JanVogelsang avatar Dec 10 '25 12:12 JanVogelsang

Thanks, I was missing sth, and now I can reproduce the same error. I Wil give it a look.

med-ayssar avatar Dec 10 '25 16:12 med-ayssar

It appears that when MUSIC nodes are connected to other node types, those target nodes must be created after the MUSIC nodes.

The underlying reason is related to the target property of MUSIC nodes and the fact that we are not using the nest.Connect interface explicitly. Because of this, node-creation order matters.

During nest.Simulate, NEST prepares each created node by calling its pre_run_hook.

Here is what happens:

  1. MUSIC nodes: In their pre_run_hook, MUSIC nodes perform several actions:

They connect themselves to all nodes listed in their target property.

They send a test event to those targets.

Receiving this event causes each target node to append a DataLogger to itself.

Later, during the target’s own pre_run_hook, all of its DataLogger instances are initialized.

  1. When node creation order is wrong: If the target nodes are created before the MUSIC node, their pre_run_hook runs before any DataLogger has been added. The sequence becomes:

Target node's pre_run_hook runs → no DataLoggers yet, so nothing is initialized.

MUSIC node's pre_run_hook runs → a DataLogger is created on the target without proper initialization.

This results in an uninitialized DataLogger, and when NEST later tries to work with it, an assertion fails — often causing a segmentation fault.

med-ayssar avatar Dec 11 '25 06:12 med-ayssar

I see, makes sense. Thanks for figuring this out! So the solution would be to add an additional MUSIC-specific pre-run-hook which forms the connections. And only after that the regular pre-run-hook should be called. @heplesser Do you agree or do you have a different solution in mind?
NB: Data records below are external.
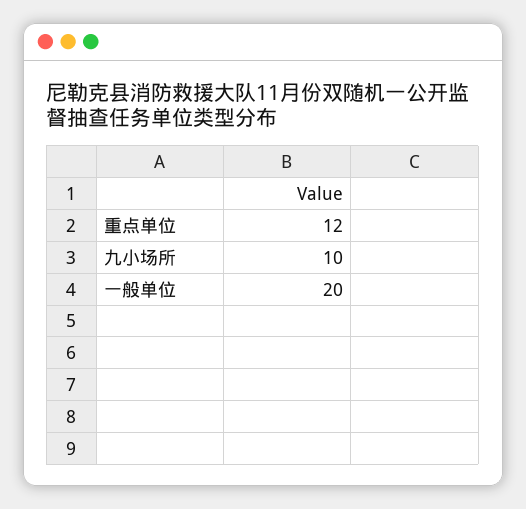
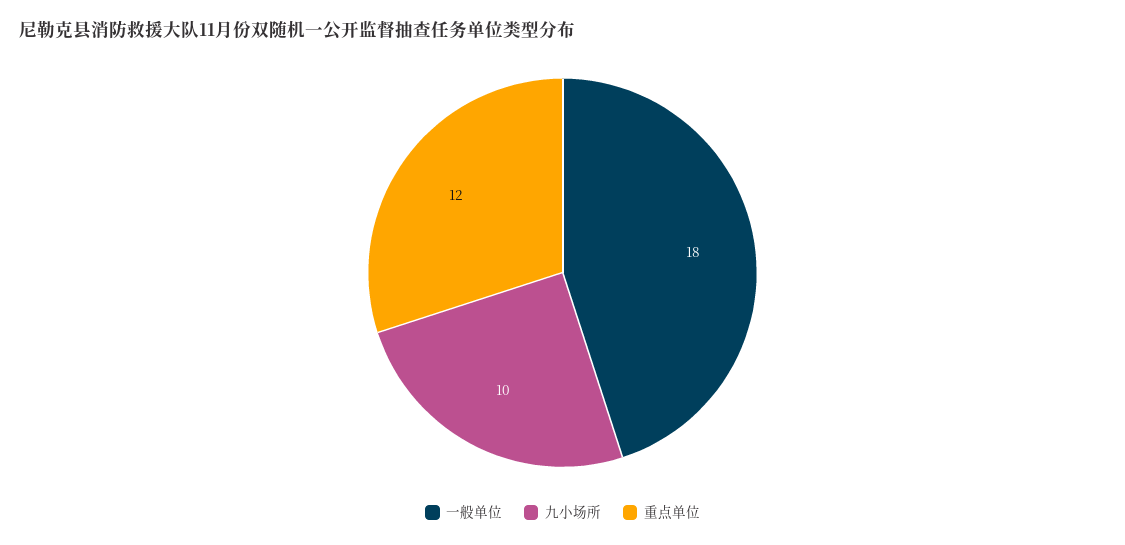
  {
    "重点单位": 12,
    "九小场所": 10,
-   "一般单位": 20
+   "一般单位": 18
  }

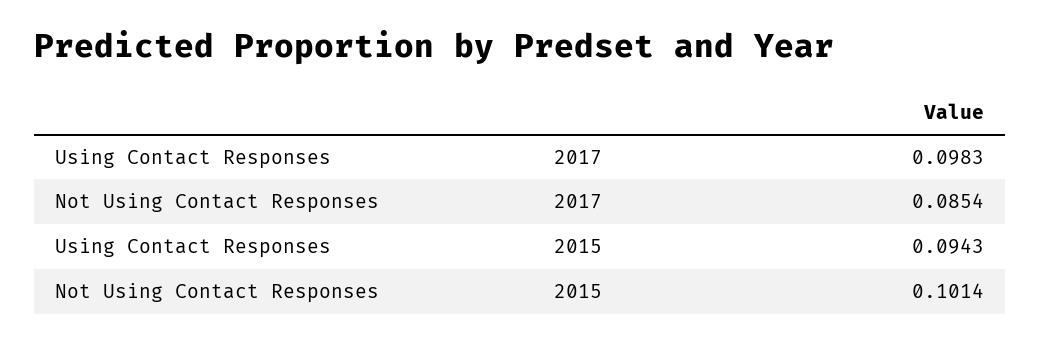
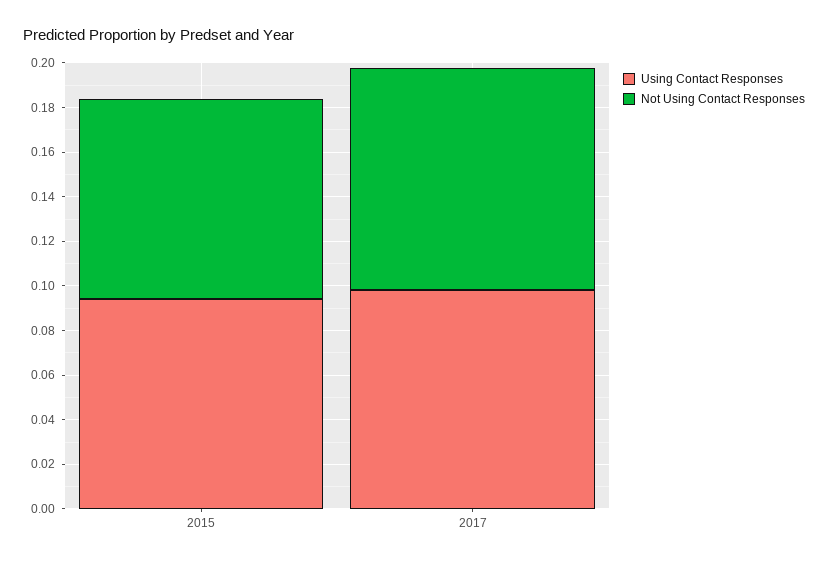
  {
    "Using Contact Responses": {
      "2017": 0.0983,
      "2015": 0.0943
    },
    "Not Using Contact Responses": {
-     "2017": 0.0854,
+     "2017": 0.1,
-     "2015": 0.1014
+     "2015": 0.09
    }
  }

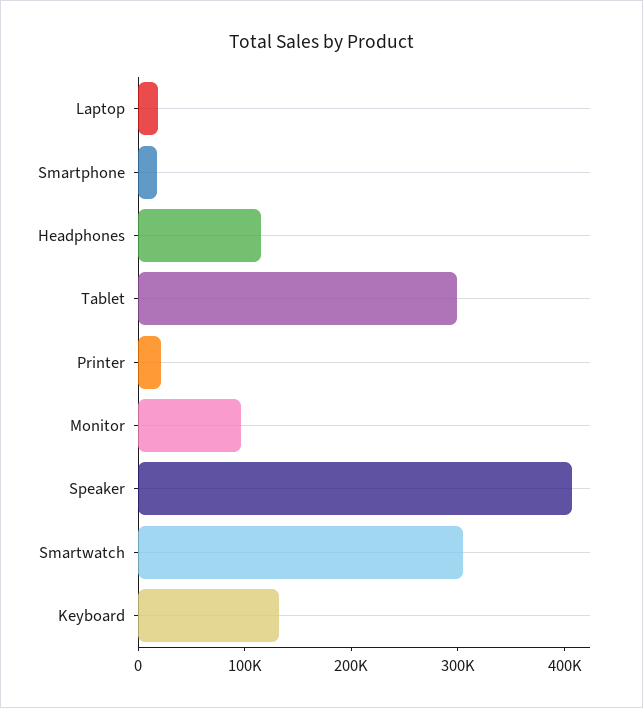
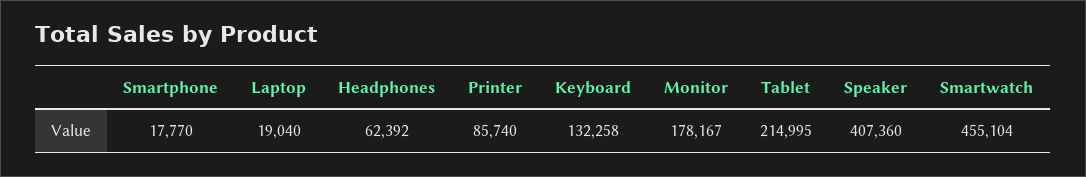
  {
    "Laptop": 19040,
    "Smartphone": 17770,
-   "Headphones": 120000,
+   "Headphones": 62392,
-   "Tablet": 300000,
+   "Tablet": 214995,
-   "Printer": 20000,
+   "Printer": 85740,
-   "Monitor": 100000,
+   "Monitor": 178167,
    "Speaker": 407360,
-   "Smartwatch": 300000,
+   "Smartwatch": 455104,
    "Keyboard": 132258
  }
JanVogelsang avatar Dec 11 '25 10:12 JanVogelsang

@med-ayssar Thanks for the analysis! I think for now, we should add clear documentation about the necessary order and then follow this up further. I should had not really thought about the consequence of connection from inside the pre_run_hook(). I think we should take a very good look at why we don't connect music nodes using the normal Connect() method. Any special rules can also create problems with detemining min/max delay which many neurons need to have correct for their init_buffers_() to dimension the ring buffers.
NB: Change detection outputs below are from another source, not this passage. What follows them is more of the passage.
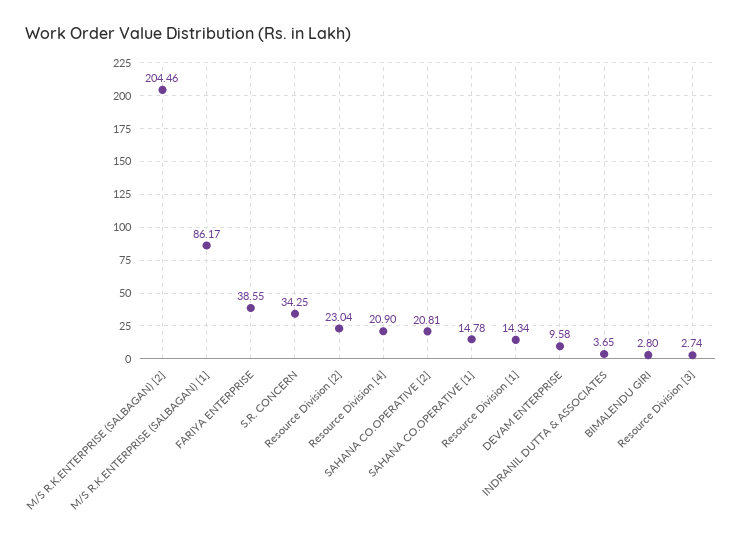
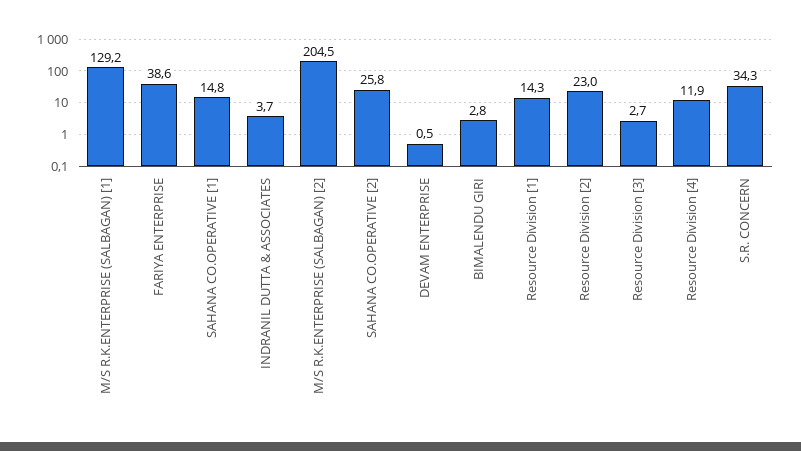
  {
    "M/S R.K.ENTERPRISE (SALBAGAN) [2]": 204.46,
-   "M/S R.K.ENTERPRISE (SALBAGAN) [1]": 86.17,
+   "M/S R.K.ENTERPRISE (SALBAGAN) [1]": 129.2,
    "FARIYA ENTERPRISE": 38.55,
    "S.R. CONCERN": 34.25,
    "Resource Division [2]": 23.04,
-   "Resource Division [4]": 20.9,
+   "Resource Division [4]": 11.9,
-   "SAHANA CO.OPERATIVE [2]": 20.81,
+   "SAHANA CO.OPERATIVE [2]": 25.8,
    "SAHANA CO.OPERATIVE [1]": 14.78,
    "Resource Division [1]": 14.34,
-   "DEVAM ENTERPRISE": 9.58,
+   "DEVAM ENTERPRISE": 0.5,
    "INDRANIL DUTTA & ASSOCIATES": 3.65,
    "BIMALENDU GIRI": 2.8,
    "Resource Division [3]": 2.74
  }

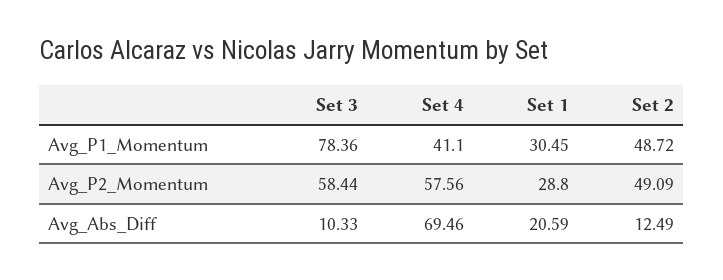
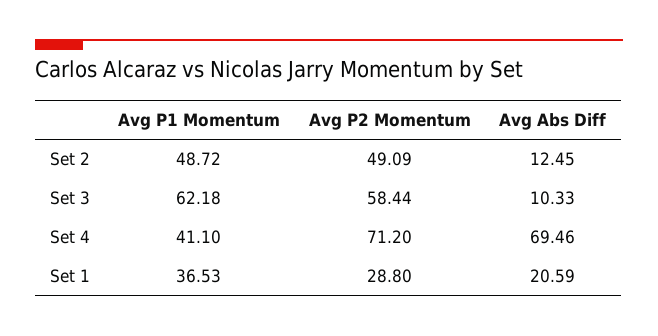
  {
    "Set 3": {
-     "Avg_P1_Momentum": 78.36,
+     "Avg_P1_Momentum": 62.18,
      "Avg_P2_Momentum": 58.44,
      "Avg_Abs_Diff": 10.33
    },
    "Set 4": {
      "Avg_P1_Momentum": 41.1,
-     "Avg_P2_Momentum": 57.56,
+     "Avg_P2_Momentum": 71.2,
      "Avg_Abs_Diff": 69.46
    },
    "Set 1": {
-     "Avg_P1_Momentum": 30.45,
+     "Avg_P1_Momentum": 36.53,
      "Avg_P2_Momentum": 28.8,
      "Avg_Abs_Diff": 20.59
    },
    "Set 2": {
      "Avg_P1_Momentum": 48.72,
      "Avg_P2_Momentum": 49.09,
-     "Avg_Abs_Diff": 12.49
+     "Avg_Abs_Diff": 12.45
    }
  }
heplesser avatar Dec 11 '25 11:12 heplesser

But what about initializing the data logger directly upon creation?

med-ayssar avatar Dec 11 '25 12:12 med-ayssar

I looked at it a little more. It seems to me that music_cont_out_proxy logically is very similar to multimeter. So we can change it to be used with normal Connect(mcop, neuron) by letting music_cont_out_proxy::send_test_event() register the targets the mcop is connected to. Then the pre_run_hook() only needs to set up the music_index_map based on the registered targets. Since we have never heard about this problem before, I think there are not many users who would be irritated by this change. But I will change the "No breaking change" label.

heplesser avatar Dec 11 '25 13:12 heplesser

I will experiment a bit with a solution along the line sketched above.

heplesser avatar Dec 11 '25 19:12 heplesser